Material to process >>
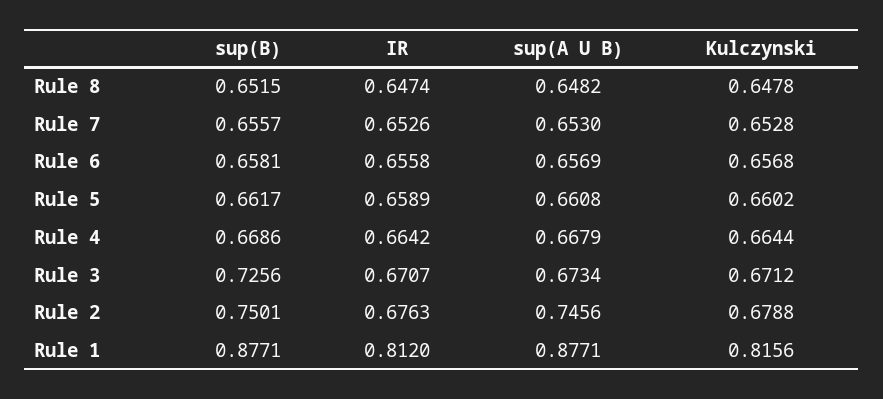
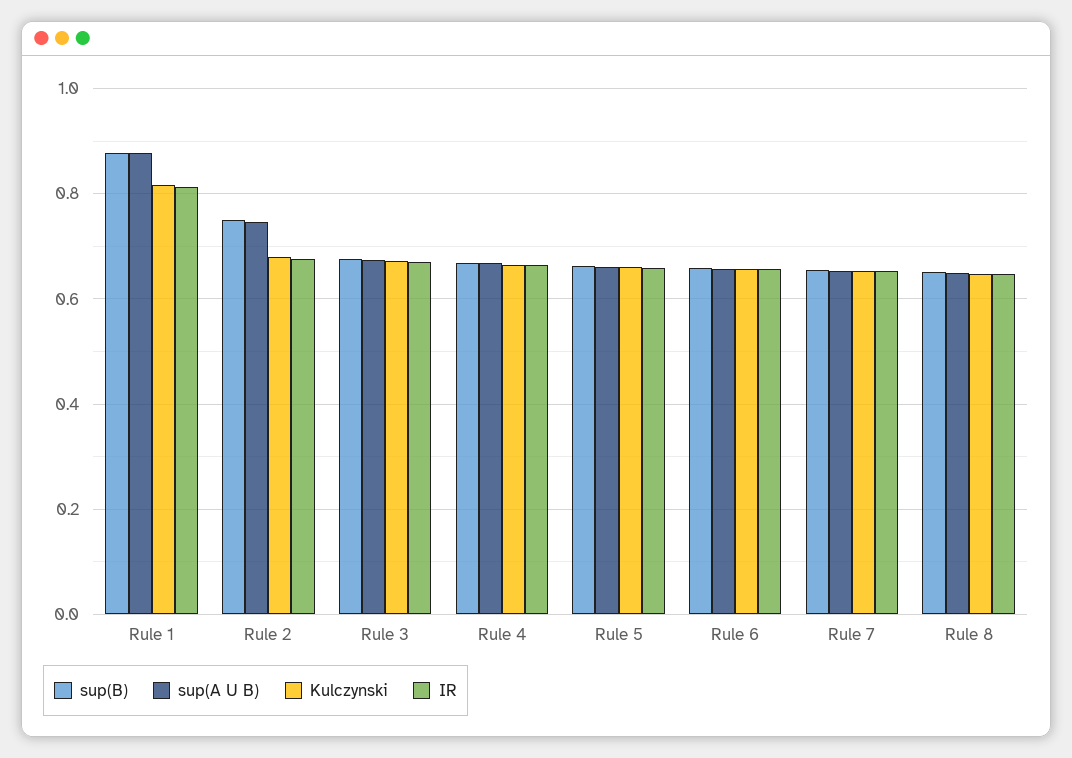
sup(B), Rule 3: 0.7256 -> 0.68

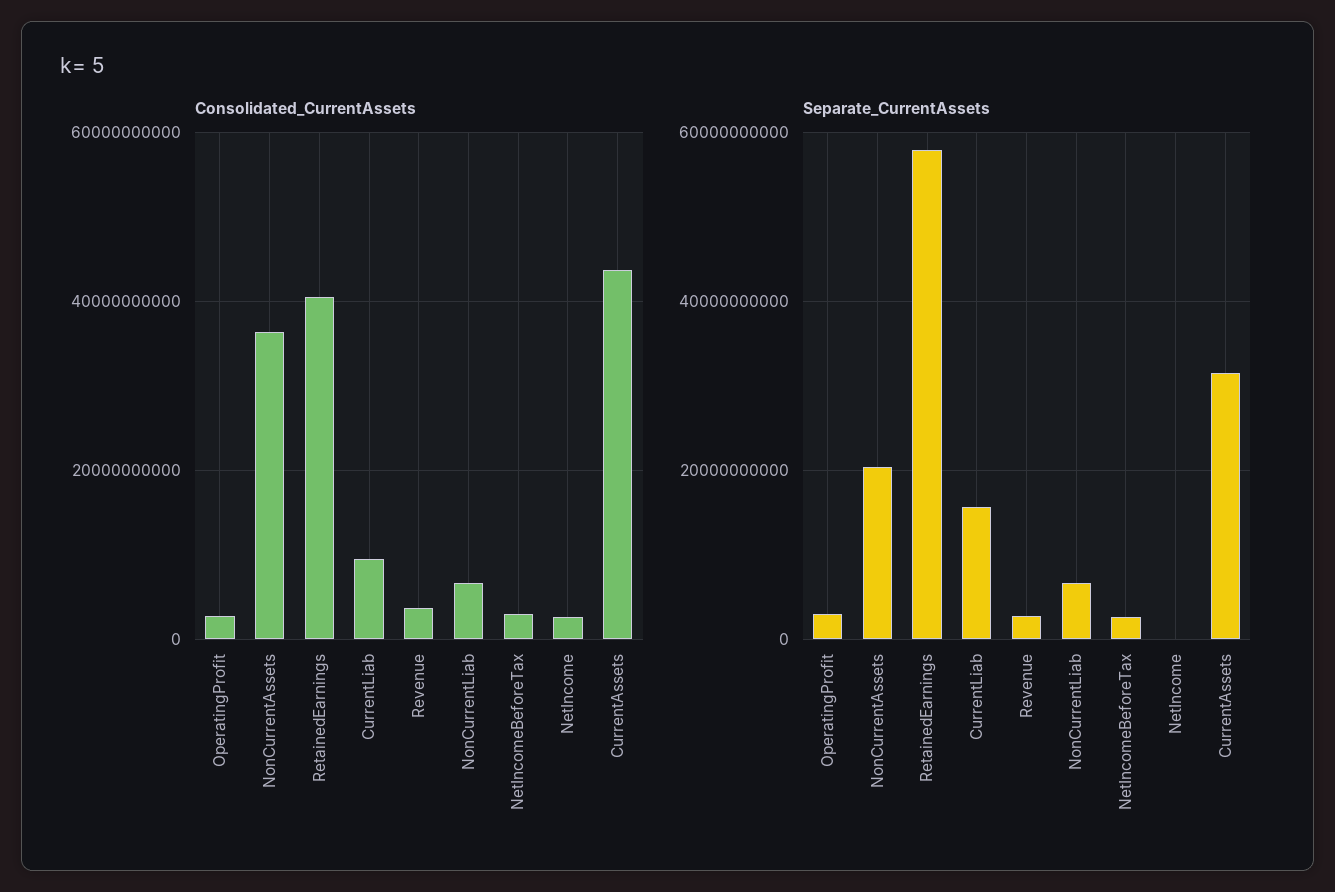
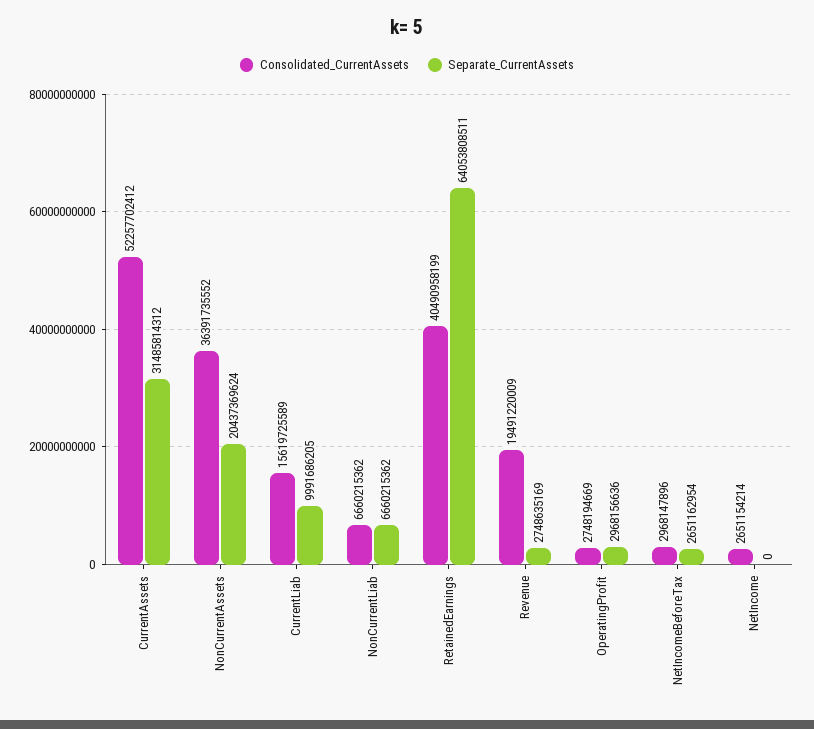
Consolidated_CurrentAssets, CurrentLiab: 10000000000 -> 15619725589
Consolidated_CurrentAssets, Revenue: 4000000000 -> 19491220009
Consolidated_CurrentAssets, CurrentAssets: 44000000000 -> 52257702412
Separate_CurrentAssets, RetainedEarnings: 58000000000 -> 64053808511
Separate_CurrentAssets, CurrentLiab: 16000000000 -> 9991686205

What to produce >>
The result should be every line that contains "CurrentLiab", copied from the entries.

Result of the task >>
Consolidated_CurrentAssets, CurrentLiab: 10000000000 -> 15619725589
Separate_CurrentAssets, CurrentLiab: 16000000000 -> 9991686205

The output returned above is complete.